Comment Still going after all these years (Score 1) 119

Just for the fun of it, I looked up some of the earliest stories about fusion on Slashdot. Take this one from 2002: U.S. to Rejoin the ITER Fusion Project. It reports, "The USA left the ITER consortinum in 1999 when it bulked at the 10 Billion dollar price tag." Here we are 24 years later: ITER still hasn't been completed. The official estimate of the total construction cost is $22 billion, but that estimate is considered totally unrealistic. In 2018 the US DOE estimated the actual construction cost at $65 billion.

Then there's this one from 2002: British Researchers Say Fusion Is Close. It mentions "a leading scientist saying that Fusion power is 'within reach' in the next decade, with commercial plants to follow within another 10 or so years." I think that's still about the time frame people are predicting?

Here's the very earliest one I found, from April 1999. It talks about "the pittance of money that is being put into the research, versus the known benefits of making advances in this."

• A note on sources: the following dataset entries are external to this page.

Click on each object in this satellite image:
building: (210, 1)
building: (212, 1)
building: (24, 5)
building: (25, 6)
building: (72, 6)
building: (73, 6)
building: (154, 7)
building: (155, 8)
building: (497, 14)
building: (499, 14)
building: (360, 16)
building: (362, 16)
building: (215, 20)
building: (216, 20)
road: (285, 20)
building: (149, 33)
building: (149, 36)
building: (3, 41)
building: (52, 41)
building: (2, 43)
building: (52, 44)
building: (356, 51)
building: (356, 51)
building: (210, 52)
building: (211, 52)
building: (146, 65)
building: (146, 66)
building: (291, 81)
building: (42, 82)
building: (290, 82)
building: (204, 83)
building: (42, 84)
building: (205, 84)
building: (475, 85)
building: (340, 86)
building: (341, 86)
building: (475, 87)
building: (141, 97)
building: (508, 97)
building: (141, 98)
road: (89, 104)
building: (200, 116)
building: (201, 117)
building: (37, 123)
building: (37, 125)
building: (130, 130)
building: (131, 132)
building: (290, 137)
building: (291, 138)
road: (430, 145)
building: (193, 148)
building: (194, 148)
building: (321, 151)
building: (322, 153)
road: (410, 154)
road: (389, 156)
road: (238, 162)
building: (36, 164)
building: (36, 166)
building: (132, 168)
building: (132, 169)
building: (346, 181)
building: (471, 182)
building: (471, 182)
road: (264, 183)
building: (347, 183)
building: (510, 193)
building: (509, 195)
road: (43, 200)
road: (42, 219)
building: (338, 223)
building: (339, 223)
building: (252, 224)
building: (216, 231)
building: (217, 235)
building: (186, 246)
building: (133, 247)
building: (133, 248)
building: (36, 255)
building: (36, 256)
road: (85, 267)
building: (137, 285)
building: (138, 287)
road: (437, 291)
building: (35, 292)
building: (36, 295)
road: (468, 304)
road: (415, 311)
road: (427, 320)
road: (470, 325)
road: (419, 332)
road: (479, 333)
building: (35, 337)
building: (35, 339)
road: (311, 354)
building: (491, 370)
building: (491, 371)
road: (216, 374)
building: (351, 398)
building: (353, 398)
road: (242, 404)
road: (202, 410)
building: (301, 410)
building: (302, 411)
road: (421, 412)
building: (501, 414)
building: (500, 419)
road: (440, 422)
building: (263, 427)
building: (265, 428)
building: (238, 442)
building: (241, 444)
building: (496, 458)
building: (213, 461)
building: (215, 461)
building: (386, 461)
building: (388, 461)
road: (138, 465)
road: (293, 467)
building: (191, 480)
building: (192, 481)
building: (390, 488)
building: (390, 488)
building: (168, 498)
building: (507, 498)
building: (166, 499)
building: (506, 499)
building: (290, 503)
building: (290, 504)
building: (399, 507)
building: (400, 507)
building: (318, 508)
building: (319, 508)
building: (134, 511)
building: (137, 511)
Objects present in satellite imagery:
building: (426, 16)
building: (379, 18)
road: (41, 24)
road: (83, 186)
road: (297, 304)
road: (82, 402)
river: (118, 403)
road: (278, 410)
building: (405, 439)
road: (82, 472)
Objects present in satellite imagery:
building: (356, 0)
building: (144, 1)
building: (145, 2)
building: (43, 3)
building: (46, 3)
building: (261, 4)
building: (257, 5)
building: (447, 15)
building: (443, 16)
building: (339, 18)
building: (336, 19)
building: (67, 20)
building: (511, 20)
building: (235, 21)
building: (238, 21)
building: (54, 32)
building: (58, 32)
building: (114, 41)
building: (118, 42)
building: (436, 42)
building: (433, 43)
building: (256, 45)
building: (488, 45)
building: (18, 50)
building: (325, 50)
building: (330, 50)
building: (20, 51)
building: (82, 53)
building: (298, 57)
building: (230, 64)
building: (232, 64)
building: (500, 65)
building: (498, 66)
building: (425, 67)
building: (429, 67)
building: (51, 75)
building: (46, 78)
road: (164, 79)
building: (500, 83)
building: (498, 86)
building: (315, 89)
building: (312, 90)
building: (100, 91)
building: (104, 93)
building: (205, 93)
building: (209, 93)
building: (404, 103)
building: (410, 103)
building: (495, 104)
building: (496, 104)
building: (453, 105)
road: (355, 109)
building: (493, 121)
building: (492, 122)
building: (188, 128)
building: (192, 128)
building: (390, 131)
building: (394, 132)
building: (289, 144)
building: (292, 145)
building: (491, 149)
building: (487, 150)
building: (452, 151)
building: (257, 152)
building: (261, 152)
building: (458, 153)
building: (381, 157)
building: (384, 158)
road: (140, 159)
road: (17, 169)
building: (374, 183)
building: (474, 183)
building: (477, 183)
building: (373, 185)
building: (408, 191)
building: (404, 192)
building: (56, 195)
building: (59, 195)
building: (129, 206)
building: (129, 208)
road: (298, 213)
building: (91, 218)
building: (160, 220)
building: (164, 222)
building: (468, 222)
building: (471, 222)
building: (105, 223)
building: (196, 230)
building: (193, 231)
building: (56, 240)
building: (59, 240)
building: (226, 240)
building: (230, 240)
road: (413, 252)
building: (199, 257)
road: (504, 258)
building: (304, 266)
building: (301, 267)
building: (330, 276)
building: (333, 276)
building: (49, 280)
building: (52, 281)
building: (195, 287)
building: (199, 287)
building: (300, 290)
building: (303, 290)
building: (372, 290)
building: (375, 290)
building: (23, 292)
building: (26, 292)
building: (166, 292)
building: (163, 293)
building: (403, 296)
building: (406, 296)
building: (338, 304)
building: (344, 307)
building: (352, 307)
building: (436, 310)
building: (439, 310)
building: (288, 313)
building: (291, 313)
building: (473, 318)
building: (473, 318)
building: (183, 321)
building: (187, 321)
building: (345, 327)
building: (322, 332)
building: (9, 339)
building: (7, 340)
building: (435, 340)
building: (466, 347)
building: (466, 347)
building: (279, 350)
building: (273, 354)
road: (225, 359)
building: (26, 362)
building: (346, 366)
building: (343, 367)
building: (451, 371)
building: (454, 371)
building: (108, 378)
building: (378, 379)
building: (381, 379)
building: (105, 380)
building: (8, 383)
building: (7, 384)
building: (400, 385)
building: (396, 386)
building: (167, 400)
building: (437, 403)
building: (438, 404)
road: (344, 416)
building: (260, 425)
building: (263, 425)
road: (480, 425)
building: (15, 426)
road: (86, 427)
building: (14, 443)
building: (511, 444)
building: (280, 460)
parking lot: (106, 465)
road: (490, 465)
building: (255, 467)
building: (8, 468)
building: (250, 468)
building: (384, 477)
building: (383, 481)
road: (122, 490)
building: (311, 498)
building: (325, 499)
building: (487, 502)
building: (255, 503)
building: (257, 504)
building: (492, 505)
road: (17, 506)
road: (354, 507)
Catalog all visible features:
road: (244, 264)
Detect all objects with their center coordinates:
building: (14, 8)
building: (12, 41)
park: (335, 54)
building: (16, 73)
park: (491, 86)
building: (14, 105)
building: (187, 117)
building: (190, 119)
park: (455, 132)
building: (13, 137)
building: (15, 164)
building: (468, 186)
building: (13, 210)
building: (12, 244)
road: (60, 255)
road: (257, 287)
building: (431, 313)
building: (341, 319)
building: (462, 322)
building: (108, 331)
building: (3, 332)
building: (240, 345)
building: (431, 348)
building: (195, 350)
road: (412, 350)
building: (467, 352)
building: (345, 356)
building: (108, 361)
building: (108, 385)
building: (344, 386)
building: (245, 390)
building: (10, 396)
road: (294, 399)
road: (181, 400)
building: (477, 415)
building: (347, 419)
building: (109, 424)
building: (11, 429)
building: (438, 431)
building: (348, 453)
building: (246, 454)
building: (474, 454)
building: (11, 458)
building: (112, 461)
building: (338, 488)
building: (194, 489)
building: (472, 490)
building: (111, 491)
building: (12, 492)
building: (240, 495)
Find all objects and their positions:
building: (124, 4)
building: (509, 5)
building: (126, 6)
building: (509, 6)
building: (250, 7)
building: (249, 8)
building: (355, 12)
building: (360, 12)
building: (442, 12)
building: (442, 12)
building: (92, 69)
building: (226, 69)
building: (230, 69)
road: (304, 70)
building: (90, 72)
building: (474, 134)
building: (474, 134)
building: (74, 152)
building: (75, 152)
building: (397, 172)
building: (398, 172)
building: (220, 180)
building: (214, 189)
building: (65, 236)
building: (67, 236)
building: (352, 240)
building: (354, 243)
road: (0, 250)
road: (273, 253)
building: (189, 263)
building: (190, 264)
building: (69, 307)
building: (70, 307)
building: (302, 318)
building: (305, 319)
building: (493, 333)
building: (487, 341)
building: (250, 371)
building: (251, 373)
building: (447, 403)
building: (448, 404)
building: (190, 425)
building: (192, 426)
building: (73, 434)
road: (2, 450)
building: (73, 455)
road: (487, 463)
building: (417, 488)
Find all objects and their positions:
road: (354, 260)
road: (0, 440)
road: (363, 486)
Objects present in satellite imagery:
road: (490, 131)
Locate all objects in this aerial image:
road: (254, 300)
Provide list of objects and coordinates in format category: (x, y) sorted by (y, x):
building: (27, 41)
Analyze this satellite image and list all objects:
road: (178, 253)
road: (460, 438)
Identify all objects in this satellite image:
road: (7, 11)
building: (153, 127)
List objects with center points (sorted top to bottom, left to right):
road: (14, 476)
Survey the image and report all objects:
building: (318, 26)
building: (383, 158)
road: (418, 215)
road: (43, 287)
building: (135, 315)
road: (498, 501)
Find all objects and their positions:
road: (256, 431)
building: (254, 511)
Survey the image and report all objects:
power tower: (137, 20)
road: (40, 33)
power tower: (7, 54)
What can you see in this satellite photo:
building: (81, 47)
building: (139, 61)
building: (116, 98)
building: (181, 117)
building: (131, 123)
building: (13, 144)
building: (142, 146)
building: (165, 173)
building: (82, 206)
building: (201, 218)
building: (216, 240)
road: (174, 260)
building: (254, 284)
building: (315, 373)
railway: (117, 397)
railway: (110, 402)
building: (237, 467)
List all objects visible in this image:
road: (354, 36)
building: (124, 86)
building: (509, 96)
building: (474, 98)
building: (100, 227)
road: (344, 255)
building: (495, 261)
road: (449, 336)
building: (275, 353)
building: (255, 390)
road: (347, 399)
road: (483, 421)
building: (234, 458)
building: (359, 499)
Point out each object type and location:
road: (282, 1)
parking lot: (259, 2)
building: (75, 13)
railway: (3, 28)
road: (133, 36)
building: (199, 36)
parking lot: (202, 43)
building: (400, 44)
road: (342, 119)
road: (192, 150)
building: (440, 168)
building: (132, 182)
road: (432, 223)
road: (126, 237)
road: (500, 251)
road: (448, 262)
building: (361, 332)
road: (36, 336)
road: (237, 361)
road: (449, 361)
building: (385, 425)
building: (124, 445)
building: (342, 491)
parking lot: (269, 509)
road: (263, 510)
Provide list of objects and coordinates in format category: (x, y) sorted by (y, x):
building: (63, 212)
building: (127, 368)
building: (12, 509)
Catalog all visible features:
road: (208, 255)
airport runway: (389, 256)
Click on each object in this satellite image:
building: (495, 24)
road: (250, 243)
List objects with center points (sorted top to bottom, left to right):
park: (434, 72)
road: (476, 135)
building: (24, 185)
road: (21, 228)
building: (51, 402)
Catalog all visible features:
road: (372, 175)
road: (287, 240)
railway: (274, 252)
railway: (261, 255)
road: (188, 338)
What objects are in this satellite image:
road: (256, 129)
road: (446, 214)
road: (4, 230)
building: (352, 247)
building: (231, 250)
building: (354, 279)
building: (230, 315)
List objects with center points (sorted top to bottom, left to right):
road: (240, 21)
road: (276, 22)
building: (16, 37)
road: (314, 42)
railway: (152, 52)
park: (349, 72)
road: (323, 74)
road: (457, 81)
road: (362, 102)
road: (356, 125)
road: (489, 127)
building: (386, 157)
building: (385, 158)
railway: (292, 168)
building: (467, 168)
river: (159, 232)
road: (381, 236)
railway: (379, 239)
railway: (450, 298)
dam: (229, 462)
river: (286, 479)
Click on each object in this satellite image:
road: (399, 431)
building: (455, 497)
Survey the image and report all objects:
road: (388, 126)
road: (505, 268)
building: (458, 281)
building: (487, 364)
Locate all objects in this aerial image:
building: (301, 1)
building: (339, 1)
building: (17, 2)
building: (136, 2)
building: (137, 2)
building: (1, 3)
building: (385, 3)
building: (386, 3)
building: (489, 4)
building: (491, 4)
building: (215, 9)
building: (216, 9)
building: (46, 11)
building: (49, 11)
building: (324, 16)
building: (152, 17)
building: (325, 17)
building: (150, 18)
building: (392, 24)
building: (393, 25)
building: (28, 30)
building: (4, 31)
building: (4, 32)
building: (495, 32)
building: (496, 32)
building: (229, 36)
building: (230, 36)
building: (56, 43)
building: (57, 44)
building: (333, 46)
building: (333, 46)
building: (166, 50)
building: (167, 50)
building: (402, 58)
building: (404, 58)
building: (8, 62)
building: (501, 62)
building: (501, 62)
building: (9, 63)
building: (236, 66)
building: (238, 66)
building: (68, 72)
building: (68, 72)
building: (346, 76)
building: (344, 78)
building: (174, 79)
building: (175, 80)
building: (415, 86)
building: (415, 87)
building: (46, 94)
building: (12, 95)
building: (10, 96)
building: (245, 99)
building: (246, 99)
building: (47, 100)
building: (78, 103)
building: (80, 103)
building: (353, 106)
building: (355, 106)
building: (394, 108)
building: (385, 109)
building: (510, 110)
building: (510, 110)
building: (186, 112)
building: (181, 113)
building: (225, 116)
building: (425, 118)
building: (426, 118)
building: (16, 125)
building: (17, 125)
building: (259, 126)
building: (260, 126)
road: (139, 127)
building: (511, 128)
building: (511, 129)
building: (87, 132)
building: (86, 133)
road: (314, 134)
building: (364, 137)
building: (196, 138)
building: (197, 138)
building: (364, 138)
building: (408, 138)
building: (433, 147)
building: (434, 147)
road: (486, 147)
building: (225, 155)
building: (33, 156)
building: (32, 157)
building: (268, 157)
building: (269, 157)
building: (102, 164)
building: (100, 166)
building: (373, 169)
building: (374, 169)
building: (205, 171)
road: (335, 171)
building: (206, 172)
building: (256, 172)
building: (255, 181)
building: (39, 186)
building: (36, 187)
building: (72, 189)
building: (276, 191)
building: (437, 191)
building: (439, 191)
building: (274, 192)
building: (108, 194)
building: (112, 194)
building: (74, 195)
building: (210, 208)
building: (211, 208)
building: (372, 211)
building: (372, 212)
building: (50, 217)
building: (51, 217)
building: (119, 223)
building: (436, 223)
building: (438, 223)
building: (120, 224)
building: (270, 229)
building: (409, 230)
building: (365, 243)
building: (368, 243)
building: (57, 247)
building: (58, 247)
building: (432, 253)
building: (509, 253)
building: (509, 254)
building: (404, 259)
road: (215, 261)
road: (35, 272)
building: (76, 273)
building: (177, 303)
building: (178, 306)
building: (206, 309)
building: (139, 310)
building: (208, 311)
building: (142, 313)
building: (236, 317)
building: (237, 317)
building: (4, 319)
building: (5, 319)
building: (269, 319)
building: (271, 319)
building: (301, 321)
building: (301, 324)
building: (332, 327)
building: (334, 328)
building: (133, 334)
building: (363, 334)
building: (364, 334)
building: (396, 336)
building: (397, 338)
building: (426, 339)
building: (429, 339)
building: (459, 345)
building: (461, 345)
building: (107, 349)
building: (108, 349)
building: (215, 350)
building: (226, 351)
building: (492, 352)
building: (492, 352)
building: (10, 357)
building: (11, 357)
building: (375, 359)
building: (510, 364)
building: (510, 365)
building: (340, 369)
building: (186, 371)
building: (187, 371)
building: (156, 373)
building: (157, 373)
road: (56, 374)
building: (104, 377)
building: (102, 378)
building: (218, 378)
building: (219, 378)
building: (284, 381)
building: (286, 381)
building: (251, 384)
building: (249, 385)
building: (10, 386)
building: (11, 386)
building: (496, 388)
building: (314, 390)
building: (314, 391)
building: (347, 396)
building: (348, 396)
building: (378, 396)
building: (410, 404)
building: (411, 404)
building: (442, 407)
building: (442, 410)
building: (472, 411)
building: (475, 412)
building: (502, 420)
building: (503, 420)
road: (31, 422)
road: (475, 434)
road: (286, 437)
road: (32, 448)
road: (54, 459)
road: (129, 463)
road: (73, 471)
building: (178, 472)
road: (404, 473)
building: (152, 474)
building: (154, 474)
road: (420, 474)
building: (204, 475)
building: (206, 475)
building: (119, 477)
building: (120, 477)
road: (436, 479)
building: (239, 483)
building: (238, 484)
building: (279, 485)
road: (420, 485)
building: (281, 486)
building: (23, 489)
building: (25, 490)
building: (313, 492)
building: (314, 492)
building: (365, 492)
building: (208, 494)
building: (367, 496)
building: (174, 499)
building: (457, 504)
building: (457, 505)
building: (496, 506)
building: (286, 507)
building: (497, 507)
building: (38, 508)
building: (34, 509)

It's nice that some things never change.

Comment Re:The problem with soldiers is (Score 1) 98

Shell shock was something much more specific. It referred to the condition soldiers developed after experiencing intense bombardment. We now recognize it as a special case of PTSD, which is a much broader category. PTSD can happen to anyone who's been through a traumatic experience: victims of violent crimes, patients who have recovered from severe illnesses, people in abusive relationships, etc. Most of them have nothing to do with being shelled.